Transcription factor II H (TFIIH) is a multi-subunit protein complex involved in both the transcription of protein-coding genes and the nucleotide excision repair (NER) pathway. TFIIH was first identified in 1989 as general transcription factor-δ or basic transcription factor 2, an essential factor for transcription in vitro. It was subsequently isolated from yeast and officially named TFIIH in 1992.

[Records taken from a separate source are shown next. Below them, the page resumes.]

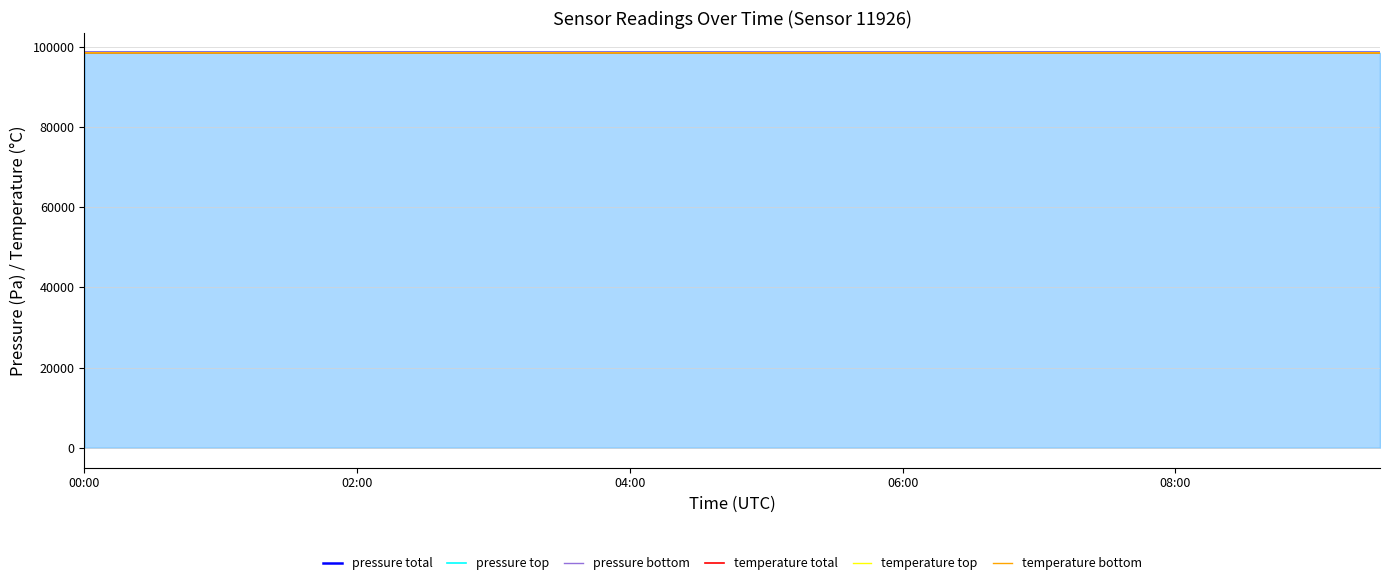

Does the chart have visible grid lines?

Yes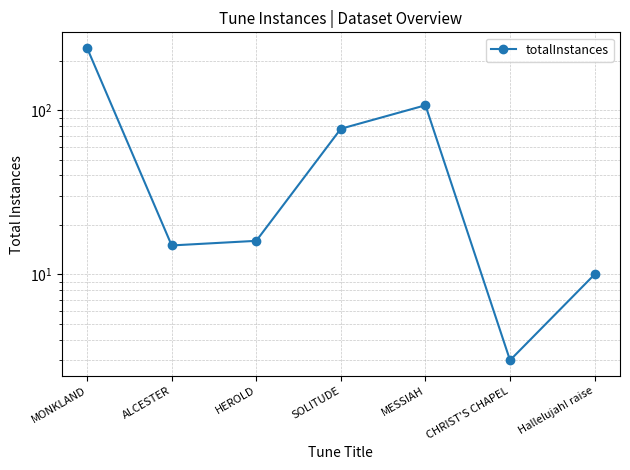

List the labels in order of value, smallest first.

CHRIST'S CHAPEL, Hallelujah! raise, ALCESTER, HEROLD, SOLITUDE, MESSIAH, MONKLAND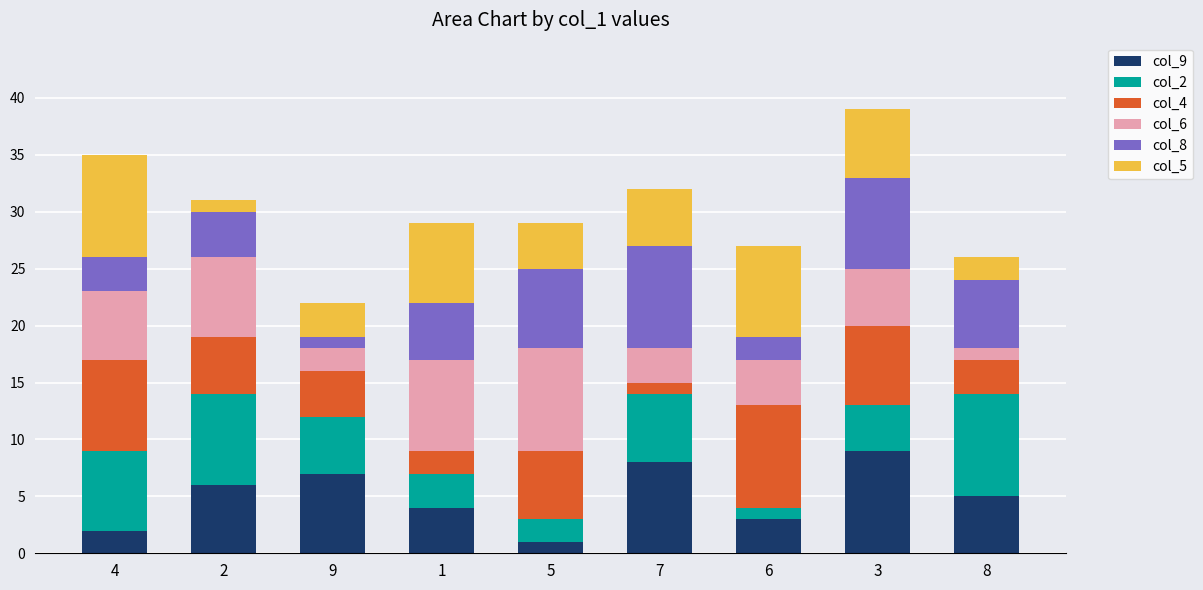

Does the chart contain stacked bars?

Yes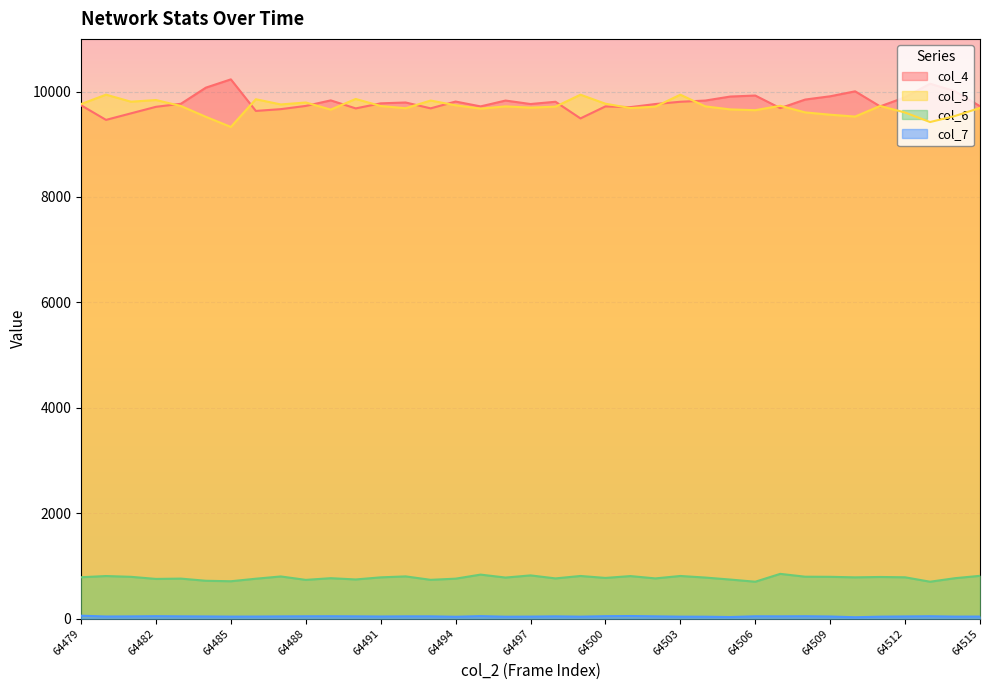

How many distinct data groups are displayed?

4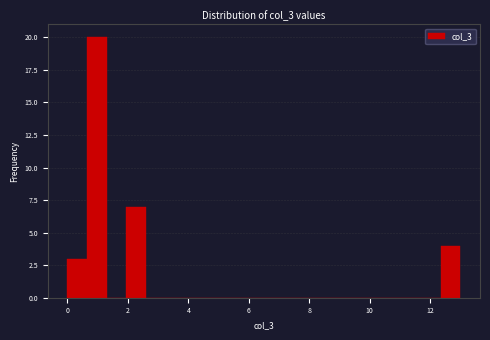

Around what value on the x-axis is the tallest bar? Give the approximate position of its centre, as read against the axis.

1.0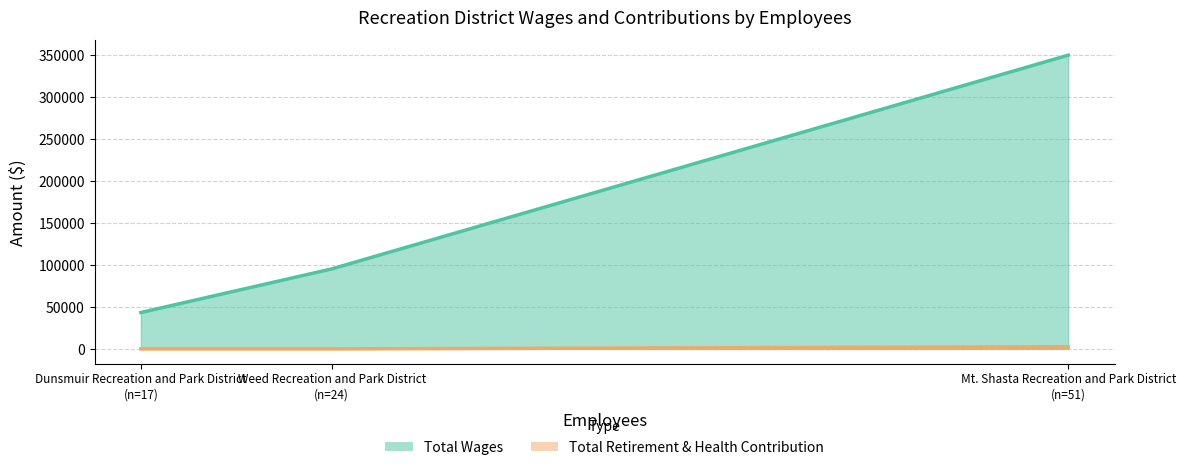

Where does the Total Wages series first go above 95314?

Mt. Shasta Recreation and Park District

TFIIH is composed of ten subunits. Seven of these—ERCC2/XPD, ERCC3/XPB, GTF2H1/p62, GTF2H4/p52, GTF2H2/p44, GTF2H3/p34, and GTF2H5/TTDA—constitute the core complex. The remaining three subunits—CDK7, MAT1, and cyclin H—form the cyclin-activating kinase (CAK) subcomplex, which is tethered to the core via the XPD protein. Among the core subunits, ERCC2/XPD and ERCC3/XPB possess helicase and ATPase activities and are essential for unwinding DNA to form the transcription bubble. These activities are necessary during transcription in vitro only when the DNA template is not already denatured or is supercoiled.
The CAK subunits, CDK7 and cyclin H, are responsible for the phosphorylation of serine residues in the C-terminal domain of RNA polymerase II, as well as potentially other targets involved in the cell cycle. In addition to its essential role in transcription initiation, TFIIH also plays a critical part in nucleotide excision repair.